Mardi 19 juin 2018

« L’Episkyros grec et l’Haspartum romain»
Ancêtres du football et aussi du rugby

Nous en étions restés, hier, à des jeux chinois le tsu chu et japonais le kemari. Nous avons aussi évoqué des jeux de balle en Mésopotamie et en Egypte. Mais nous sommes une civilisation judéo gréco romaine.

Et pour commencer par les grecs, Philippe Villemus évoque dans son livre « Le Dieu football » « l’Episkyros » :

« Les traces les plus précises du football historique remontent à l’Antiquité grecque.

En visitant le siège de la FIFA, à Zurich, on peut admirer, dans la salle d’accueil, une sculpture offerte par la Grèce à l’occasion de sa qualification à la phase finale de la Coupe du monde 1994 aux États-Unis. Il s’agit d’une reproduction d’un bas-relief en marbre de 450 avant J.-C., dont l’original est au musée national d’archéologie d’Athènes. Il fut trouvé au Pirée, en 1836. La stèle représente un athlète nu jonglant avec une balle sur sa cuisse, et se privant volontairement de ses mains devant un enfant. Il lui enseigne sans doute cette technique de jonglage avec les membres inférieurs. […]

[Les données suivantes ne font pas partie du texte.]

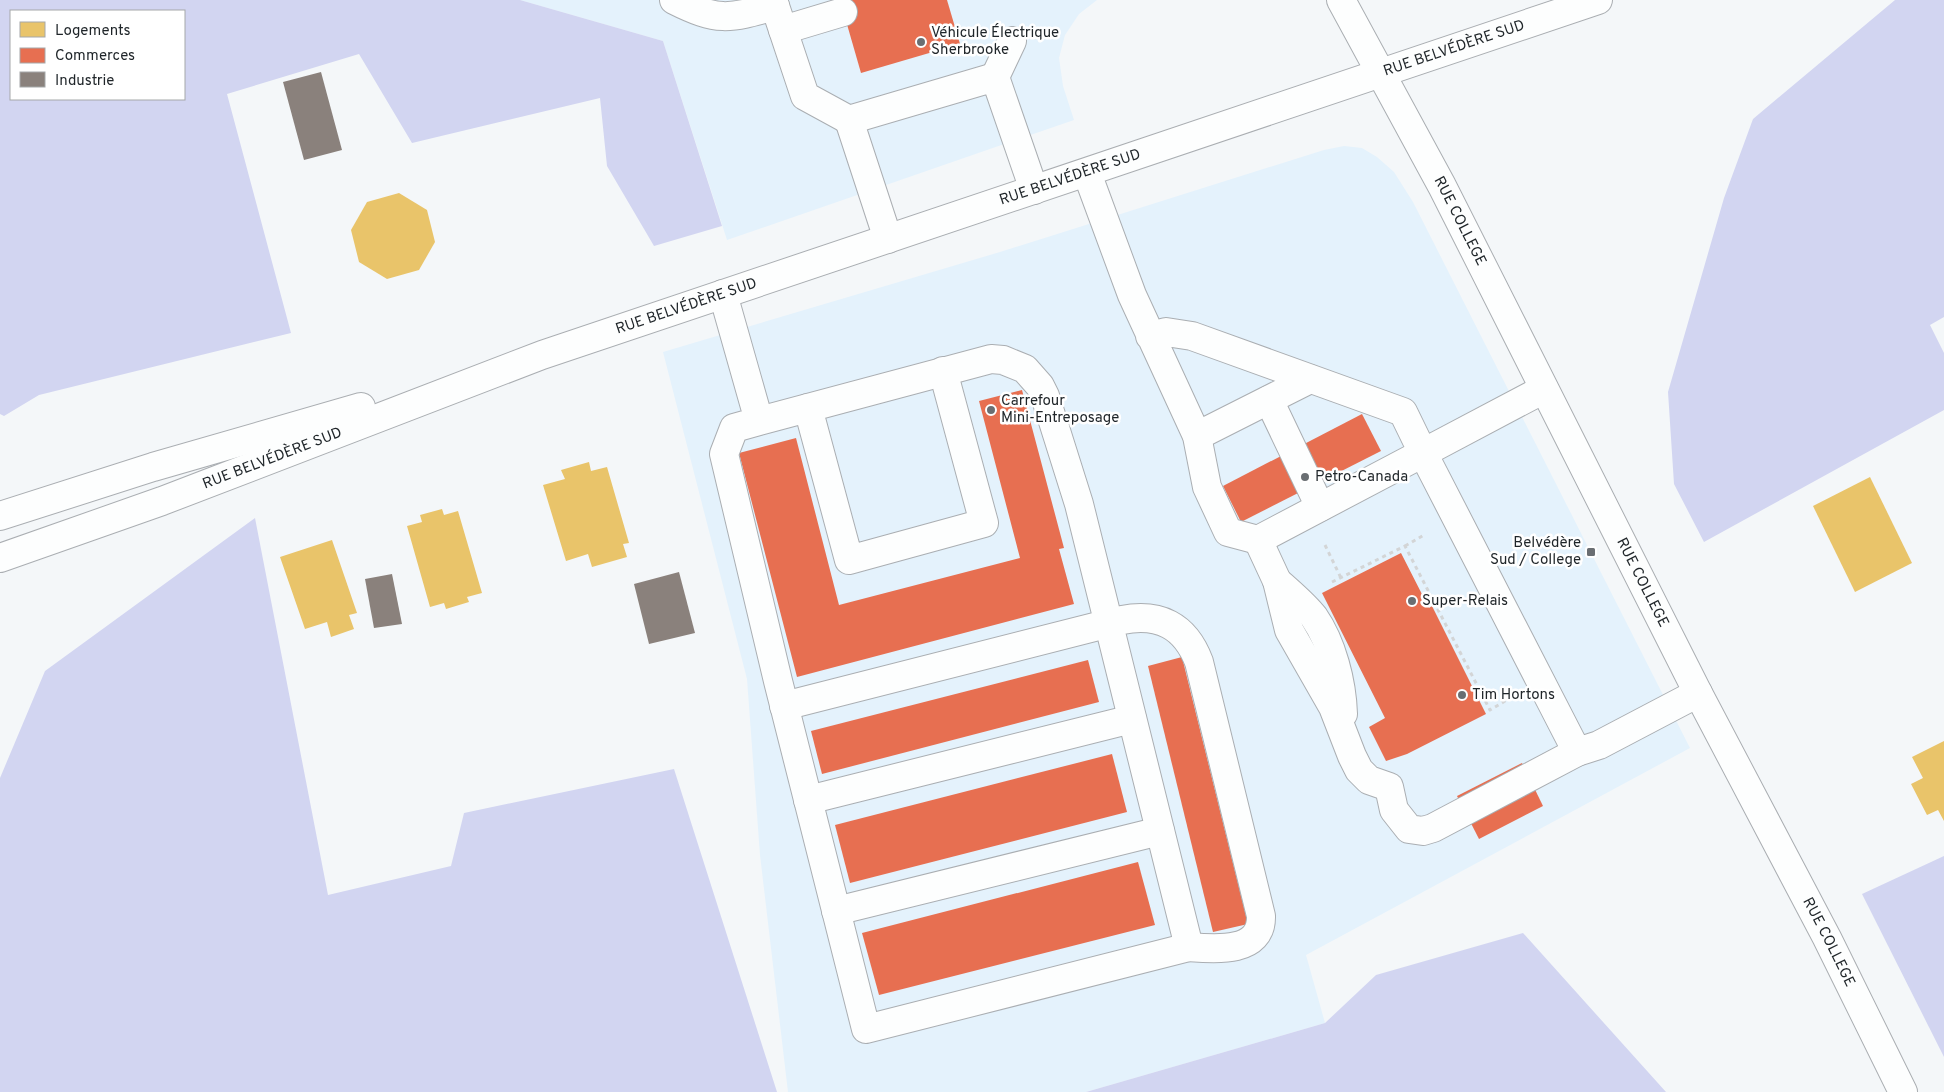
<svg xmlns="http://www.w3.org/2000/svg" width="1944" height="1092" font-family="Overpass,sans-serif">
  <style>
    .built { fill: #e4f2fc }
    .forest { fill: #d2d5f1; fill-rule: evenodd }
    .homes { fill: #e9c46a }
    .shops { fill: #e76f51 }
    .industry { fill: #8a817c }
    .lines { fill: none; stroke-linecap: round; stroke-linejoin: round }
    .minor-casing { stroke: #aaaeb2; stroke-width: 30 }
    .path { stroke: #d3d5d6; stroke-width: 3; stroke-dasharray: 4 4; stroke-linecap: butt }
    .minor { stroke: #fdfefe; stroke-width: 28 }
    .poi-dot { fill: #6a6e72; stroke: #fff; stroke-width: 2 }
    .labels { text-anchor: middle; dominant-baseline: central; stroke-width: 5; stroke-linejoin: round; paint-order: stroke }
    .poi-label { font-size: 15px; fill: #1f2529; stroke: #fff; text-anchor: start }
    .street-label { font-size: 15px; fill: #1f2529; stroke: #fff }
  </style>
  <rect width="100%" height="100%" fill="#f4f7f9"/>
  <g class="built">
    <polygon points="520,0 1097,0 1079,14 1065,35 1059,58 1063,86 1074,120 727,240 663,41"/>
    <polygon points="1344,146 1362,148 1377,157 1394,172 1413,202 1690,748 1306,955 1325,1023 1086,1092 788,1092 760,855 747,679 663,352 1000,252 1324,150"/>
  </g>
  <g class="forest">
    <path d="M0,0H520L663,41L722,226L654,246L607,166L600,98L412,143L359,54L227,94L291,333L39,395L4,416L0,414ZM11,11H184V99H11Z"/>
    <polygon points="1895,0 1944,0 1944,317 1930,325 1944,353 1944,410 1704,542 1674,484 1668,392 1724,198 1753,119"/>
    <polygon points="255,518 328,895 451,866 464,813 674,769 777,1092 0,1092 0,778 45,671"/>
    <polygon points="1944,856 1944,1057 1862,894"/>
    <polygon points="1523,933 1666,1092 1086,1092 1325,1023 1376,975"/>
  </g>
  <g class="homes">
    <polygon points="399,193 427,210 435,242 419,270 387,279 359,262 351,230 367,202"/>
    <polygon points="589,462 591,471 607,467 629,543 623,544 627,557 592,567 588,554 566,561 543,485 565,479 561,470"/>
    <polygon points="1870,477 1912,563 1855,592 1813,506"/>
    <polygon points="442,509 444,515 458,511 482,593 467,597 469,602 446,609 444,603 430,607 407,526 422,522 420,515"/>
    <polygon points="332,540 357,613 349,615 354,629 331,637 327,622 305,629 280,557"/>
    <polygon points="1944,741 1944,821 1938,810 1927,815 1911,784 1923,778 1912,757"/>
  </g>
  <g class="shops">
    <polygon points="840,0 947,0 960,44 861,73"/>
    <polygon points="1022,390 1064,548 1059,549 1074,604 797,677 739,453 796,438 839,605 1020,558 979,401"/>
    <polygon points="1362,414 1381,451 1241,522 1223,486"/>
    <polygon points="1401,553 1429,608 1432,606 1486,714 1407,754 1386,761 1369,727 1385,718 1322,593"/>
    <polygon points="1182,657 1248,924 1213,932 1148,666"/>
    <polygon points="1088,660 1099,702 822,774 811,731"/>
    <polygon points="1112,754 1127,812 850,883 835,825"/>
    <polygon points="1522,763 1543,806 1479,839 1457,796"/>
    <polygon points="1138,862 1155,925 879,995 862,933"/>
  </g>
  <g class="industry">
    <polygon points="321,72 342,150 304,160 283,82"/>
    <polygon points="679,572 695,633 649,644 634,584"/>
    <polygon points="392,574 402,624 374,628 365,579"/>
  </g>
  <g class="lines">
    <g class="minor-casing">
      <g id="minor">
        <path d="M674,0C718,22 728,19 775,6"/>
        <polyline points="773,0 805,96 849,120"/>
        <path id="s1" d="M1341,0L1442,186L1698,693L1827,938L1903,1092"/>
        <polyline points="783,30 843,12"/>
        <polyline points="995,77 1012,41"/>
        <polyline points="1087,173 1132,295 1197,436 1207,487 1228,532 1258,540 1423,453 1403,412 1192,336 1166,332 1150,336"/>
        <polyline points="888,239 849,120 995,77 1034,190"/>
        <polyline points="723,294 759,421 991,359 1003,360 1025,369 1040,386 1045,396 1079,504 1189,947 866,1029 778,681 724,454 734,428 759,421"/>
        <polyline points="1544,389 1423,453 1577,752 1599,745 1698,693"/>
        <polyline points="1269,400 1320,507"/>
        <polyline points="808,408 849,560 984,523 943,371"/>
        <polyline points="1197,436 1310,379"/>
        <polyline points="0,516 153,467 361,407"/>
        <polyline points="1258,540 1277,581 1289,630 1333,707 1352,756 1359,770 1369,780 1389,787 1394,810 1409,829 1423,831 1433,828 1577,752"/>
        <path id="s2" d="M0,558L162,501L542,355L1598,0"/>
        <path d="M1277,581C1289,592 1304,604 1314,617C1332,643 1342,682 1343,714"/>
        <path d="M784,706L1122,620C1159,613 1185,625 1199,662L1261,916C1262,954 1214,949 1189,947"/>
        <polyline points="808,800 1132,719"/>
        <polyline points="836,911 1160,831"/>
      </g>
    </g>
    <g class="path">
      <polyline points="1325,545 1341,578"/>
      <polyline points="1405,546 1424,535"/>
      <polyline points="1332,582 1405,546 1490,710 1510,698"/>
      <polyline points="1422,596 1429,593"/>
    </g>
    <use href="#minor" class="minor"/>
  </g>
  <g class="poi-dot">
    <circle cx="921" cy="42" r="5"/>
    <circle cx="991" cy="410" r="5"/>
    <circle cx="1305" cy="477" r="5"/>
    <rect x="1586" y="547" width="10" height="10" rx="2.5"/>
    <circle cx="1412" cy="601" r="5"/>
    <circle cx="1462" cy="695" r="5"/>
  </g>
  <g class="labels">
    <g class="poi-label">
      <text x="931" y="33">Véhicule Électrique<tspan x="931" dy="17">Sherbrooke</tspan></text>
      <text x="1001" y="401">Carrefour<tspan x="1001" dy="17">Mini-Entreposage</tspan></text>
      <text x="1315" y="477">Petro-Canada</text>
      <text x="1581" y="543" text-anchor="end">Belvédère<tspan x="1581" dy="17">Sud / College</tspan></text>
      <text x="1422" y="601">Super-Relais</text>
      <text x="1472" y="695">Tim Hortons</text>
    </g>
    <g class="street-label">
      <text stroke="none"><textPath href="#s2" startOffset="1541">RUE BELVÉDÈRE SUD</textPath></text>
      <text stroke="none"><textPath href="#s2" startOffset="1136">RUE BELVÉDÈRE SUD</textPath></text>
      <text stroke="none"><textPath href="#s1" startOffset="251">RUE COLLEGE</textPath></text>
      <text stroke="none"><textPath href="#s2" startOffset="731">RUE BELVÉDÈRE SUD</textPath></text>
      <text stroke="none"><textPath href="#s2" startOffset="290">RUE BELVÉDÈRE SUD</textPath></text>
      <text stroke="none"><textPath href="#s1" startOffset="656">RUE COLLEGE</textPath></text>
      <text stroke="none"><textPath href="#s1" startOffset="1061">RUE COLLEGE</textPath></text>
    </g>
  </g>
  <rect x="10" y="10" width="175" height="90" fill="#ffffff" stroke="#a5a8a9"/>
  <rect x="20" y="22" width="25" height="15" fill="#e9c46a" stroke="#a5a8a9"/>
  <text x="55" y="35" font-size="15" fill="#1f2529">Logements</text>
  <rect x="20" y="48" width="25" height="15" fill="#e76f51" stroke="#a5a8a9"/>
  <text x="55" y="60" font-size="15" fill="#1f2529">Commerces</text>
  <rect x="20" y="72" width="25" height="15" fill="#8a817c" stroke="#a5a8a9"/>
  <text x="55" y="85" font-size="15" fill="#1f2529">Industrie</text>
</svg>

Les Grecs, en fait, jouaient à plusieurs jeux de balle : certains avec les mains, d’autres avec les pieds ou avec des instruments. Le rugby, le cricket, le handball et le football se réclament tous de ces sports hellénistiques. Au musée national d’Athènes, on peut observer un bas-relief montrant des athlètes grecs pratiquant une sorte de « hockey sur gazon » avec des crosses. Ce jeu avait sûrement été importé d’Égypte, où les jeux de crosses existaient déjà.

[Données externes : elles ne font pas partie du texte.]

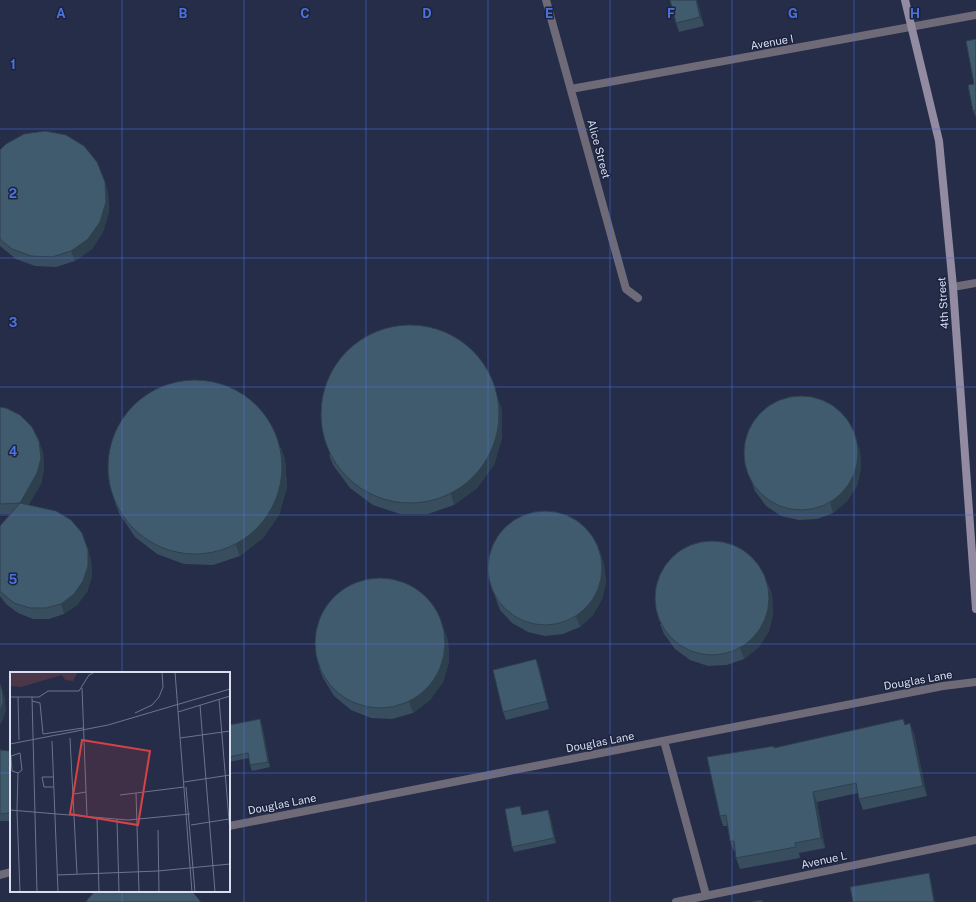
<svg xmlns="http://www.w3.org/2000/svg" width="976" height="902" viewBox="0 0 976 902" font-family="'Public Sans',sans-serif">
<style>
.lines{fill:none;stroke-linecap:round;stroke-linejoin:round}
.street{stroke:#6f6a78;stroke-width:8}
.secondary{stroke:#928ba1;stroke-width:8}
.wall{fill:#384e5f}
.shaded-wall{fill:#2e404d}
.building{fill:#415b6e;stroke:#2e404d}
.grid{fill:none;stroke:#4c72de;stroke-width:1;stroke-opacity:0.55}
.labels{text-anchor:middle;stroke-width:3;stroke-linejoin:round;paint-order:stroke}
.street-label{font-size:11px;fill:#d9dff1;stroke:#1c233d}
.inset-road{fill:none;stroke:#6d748c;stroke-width:1}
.view{fill:#d64346;fill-opacity:0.15;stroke:#d64346;stroke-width:2}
.inset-edge{fill:none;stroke:#d9dff1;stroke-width:2}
.grid-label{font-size:13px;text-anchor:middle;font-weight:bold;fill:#4c72de;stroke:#1c233d;stroke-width:3;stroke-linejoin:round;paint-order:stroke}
</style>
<rect width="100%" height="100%" fill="#252d48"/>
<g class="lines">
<path class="street" d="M 546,0 L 626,289 L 638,298
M 571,89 L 976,15
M 953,287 L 976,283
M 664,741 L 706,895
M 229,826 L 943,686 L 976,682
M 0,875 L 11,872
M 676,902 L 976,840"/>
<path class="secondary" d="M 905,0 L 939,141 L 953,287 L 976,609"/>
</g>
<path class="wall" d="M 670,0 L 697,0 L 704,26 L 679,32 L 676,23 Z
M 976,39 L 976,117 L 973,111 Z
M 0,150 L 108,192 L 109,212 L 103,232 L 92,249 L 75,261 L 56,267 L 35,266 L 16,259 L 0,246 Z
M 0,407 L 43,452 L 44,468 L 41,484 L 28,505 L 91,560 L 92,576 L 87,592 L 77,605 L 64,614 L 49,619 L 33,619 L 18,613 L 6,604 L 0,596 L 0,526 L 11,514 L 0,514 Z
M 502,409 L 502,438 L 494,465 L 477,488 L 454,505 L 428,514 L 400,514 L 373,505 L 350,488 L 333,465 L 329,455 Z
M 281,448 L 285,459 L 287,487 L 279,515 L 263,538 L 240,556 L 213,565 L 184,564 L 157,554 L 135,537 L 119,513 L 115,503 Z
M 860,450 L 861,468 L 857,486 L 847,501 L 833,513 L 817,519 L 799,520 L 781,516 L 766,506 L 755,491 L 745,464 Z
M 600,553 L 604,564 L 606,582 L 602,599 L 593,615 L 580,627 L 563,634 L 545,636 L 528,632 L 512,623 L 500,610 L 490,583 Z
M 772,594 L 773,613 L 769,631 L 759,647 L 744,659 L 727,665 L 708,666 L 690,660 L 675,649 L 664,634 L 660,624 Z
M 448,640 L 449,662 L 443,682 L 430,700 L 413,713 L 392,719 L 371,718 L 351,710 L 334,696 L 323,678 L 319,668 Z
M 536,659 L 539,667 L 549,709 L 506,720 L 503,712 Z
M 229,725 L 262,725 L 270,767 L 252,771 L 250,765 L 249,758 L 229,762 Z
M 905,725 L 914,734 L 927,796 L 863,810 L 859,799 L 858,793 L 817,802 L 825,848 L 799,853 L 800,858 L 740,869 L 736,858 L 735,851 L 734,851 L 730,841 L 728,826 L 723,826 L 720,816 L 774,748 Z
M 0,750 L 11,751 L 11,821 L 0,821 Z
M 520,806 L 522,815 L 550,815 L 556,843 L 514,852 L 512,847 Z"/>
<path class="shaded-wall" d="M 696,0 L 697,0 L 704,26 L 700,17 Z
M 105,182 L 108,192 L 109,212 L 103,232 L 92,249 L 75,261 L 71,251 Z
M 498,399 L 502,409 L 502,438 L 494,465 L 477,488 L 454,505 L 451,494 Z
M 856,440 L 860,450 L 861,468 L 857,486 L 847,501 L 833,513 L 830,502 Z
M 39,441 L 43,452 L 44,468 L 41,484 L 24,513 L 20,503 Z
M 281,448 L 285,459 L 287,487 L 279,515 L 263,538 L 240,556 L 236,545 Z
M 82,533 L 91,560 L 92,576 L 87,592 L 77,605 L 64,614 L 61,604 Z
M 600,553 L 604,564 L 606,582 L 602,599 L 593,615 L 580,627 L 576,617 Z
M 768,584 L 772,594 L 773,613 L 769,631 L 759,647 L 744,659 L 740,648 Z
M 444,629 L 448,640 L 449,662 L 443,682 L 430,700 L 413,713 L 409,702 Z
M 536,659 L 539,667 L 549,709 L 547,701 Z
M 2,690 L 5,698 L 6,710 L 2,722 L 0,725 L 0,712 Z
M 260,719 L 262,725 L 270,767 L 268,762 Z
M 910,723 L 914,734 L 927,796 L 923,786 Z
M 813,792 L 817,802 L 825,848 L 821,838 Z
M 548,810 L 550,815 L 556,843 L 554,838 Z
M 929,873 L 931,881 L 935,902 L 934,902 Z"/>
<path class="building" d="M 670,0 L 696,0 L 700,17 L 676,23 Z
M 976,39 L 976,110 L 973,111 L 968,85 L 974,84 L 966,41 Z
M 45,131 L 66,135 L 84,146 L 97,162 L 105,182 L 106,202 L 100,222 L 88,239 L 71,251 L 52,257 L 31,256 L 12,249 L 0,239 L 0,150 L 6,144 L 24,134 Z
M321 414a89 89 0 1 1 178 0a89 89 0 1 1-178 0Z
M108 467a87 87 0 1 1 174 0a87 87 0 1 1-174 0Z
M744 453a57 57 0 1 1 114 0a57 57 0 1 1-114 0Z
M 0,407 L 6,408 L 20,415 L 32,427 L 39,441 L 41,458 L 37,473 L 20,503 L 0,504 Z
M 20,503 L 56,511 L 71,520 L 82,533 L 88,550 L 88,566 L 83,581 L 74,594 L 61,604 L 46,608 L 30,608 L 14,603 L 2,593 L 0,591 L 0,526 Z
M488 568a57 57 0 1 1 114 0a57 57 0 1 1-114 0Z
M655 598a57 57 0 1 1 114 0a57 57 0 1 1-114 0Z
M315 643a65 65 0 1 1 130 0a65 65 0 1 1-130 0Z
M 536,659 L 547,701 L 503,712 L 493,670 Z
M 0,684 L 2,690 L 3,702 L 0,712 Z
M 260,719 L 268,762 L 250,765 L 248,753 L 229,757 L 229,725 Z
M 903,719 L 905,725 L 910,723 L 923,786 L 859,799 L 856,783 L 813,792 L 821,838 L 795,843 L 796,847 L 736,858 L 734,841 L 730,841 L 726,815 L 720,816 L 707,757 L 774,746 L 774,748 Z
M 0,750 L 11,751 L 11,813 L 9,813 L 0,814 Z
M 520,806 L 522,815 L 548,810 L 554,838 L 512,847 L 505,809 Z
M 929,873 L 934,902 L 853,902 L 850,887 Z
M 95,891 L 192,891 L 201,902 L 86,902 L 87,900 Z
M 762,900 L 762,902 L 751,902 Z"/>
<path class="grid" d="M 122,0 L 122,673M 244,0 L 244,902M 366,0 L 366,902M 488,0 L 488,902M 610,0 L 610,902M 732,0 L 732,902M 854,0 L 854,902M 0,129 L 976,129M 0,258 L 976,258M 0,387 L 976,387M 0,515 L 976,515M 0,644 L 976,644M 0,773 L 11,773M 229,773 L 976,773M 122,891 L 122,902"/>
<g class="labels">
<g class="street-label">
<text transform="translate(772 42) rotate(-10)" y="4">Avenue I</text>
<text transform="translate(599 149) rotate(75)" y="4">Alice Street</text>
<text transform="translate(943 303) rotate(-94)" y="4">4th Street</text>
<text transform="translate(918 680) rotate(-10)" y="4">Douglas Lane</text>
<text transform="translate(600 742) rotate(-11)" y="4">Douglas Lane</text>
<text transform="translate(282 804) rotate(-11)" y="4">Douglas Lane</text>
<text transform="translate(824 860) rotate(-12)" y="4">Avenue L</text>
</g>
</g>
<g transform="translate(10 672)">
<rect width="220" height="220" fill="#252d48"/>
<path d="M 0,0 L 68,0 L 63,9 L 55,8 L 52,3 L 11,15 L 0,14 Z" fill="#4c3749"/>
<path class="inset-road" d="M 165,0 L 182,220M 72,16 L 77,145M 0,25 L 29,25 L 38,19 L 69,19 L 79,3 L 85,0M 8,25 L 9,68M 22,25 L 27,220M 209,27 L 220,160M 22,29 L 30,31 L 33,62 L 73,56M 190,33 L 205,220M 168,40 L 220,24M 125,41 L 142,33 L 149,25 L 153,15 L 152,0M 60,66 L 67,202M 170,66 L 220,59M 42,69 L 48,220M 0,72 L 98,53 L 220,17M 10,81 L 12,98 L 8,101 L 2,99 L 1,84 ZM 43,105 L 32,105 L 34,115 L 43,115M 174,110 L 220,103M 176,115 L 185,220M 126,121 L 129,220M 64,122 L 76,120M 110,123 L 174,115M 0,138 L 118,148 L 180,142M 7,138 L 8,101M 7,139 L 10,220M 87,146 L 89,220M 107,147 L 109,220M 181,153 L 219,147M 148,158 L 149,220M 47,203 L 148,199 L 220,192"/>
<path class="view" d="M 72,68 L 140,79 L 128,153 L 60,142 Z"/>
<rect width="220" height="220" class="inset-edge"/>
</g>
<g class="grid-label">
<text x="61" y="18">A</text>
<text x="183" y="18">B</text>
<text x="305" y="18">C</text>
<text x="427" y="18">D</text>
<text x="549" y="18">E</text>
<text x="671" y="18">F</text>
<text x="793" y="18">G</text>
<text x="915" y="18">H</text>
<text x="13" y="69">1</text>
<text x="13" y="198">2</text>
<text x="13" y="327">3</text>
<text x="13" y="456">4</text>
<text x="13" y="584">5</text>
</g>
</svg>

[…] Homère évoque déjà un jeu de balle pratiqué par les Phéaciens, peuple mentionné dans L’Odyssée . L’île de Phéacie, où Nausicaa accueillit Ulysse, est identifiée à Corcyre, aujourd’hui Corfou. Dans le chant VI, il décrit Nausicaa, la fille du roi Alkinoos, jouant à la balle avec ses compagnes. La balle tombe dans l’eau d’un ruisseau, près de la plage, où Ulysse a échoué. […] Le jeu episkyros, aussi appelé ephebike, fut pratiqué en Grèce dès 800 avant J.-C.

Une de ces règles essentielles était qu’on pouvait utiliser les mains, ce qui suggère une plus grande relation avec le rugby. Cependant, beaucoup de caractéristiques de l’episkyros étaient similaires au football, en particulier les dimensions du terrain et la composition des équipes à douze contre douze. Il était surtout joué à Sparte, et les joueurs se disputaient une vessie de bœuf gonflée, enveloppée dans un linge. L’écrivain Julius Pollux fait une description assez précise de ce loisir dans son Onomasticon 1 : « L’episkyros porte également les noms d’ephebike ou d’épicène . On trace à la craie entre les deux camps une ligne ; on pose la balle dessus. On trace ensuite deux autres lignes derrière chaque camp. Le premier camp lance la balle au-dessus de l’autre qui doit essayer de l’arrêter et de la relancer, sans franchir la ligne du milieu. Le jeu se termine quand un camp est bouté hors de la ligne de fond. » Était-ce une version antique du football, du rugby ou du handball ?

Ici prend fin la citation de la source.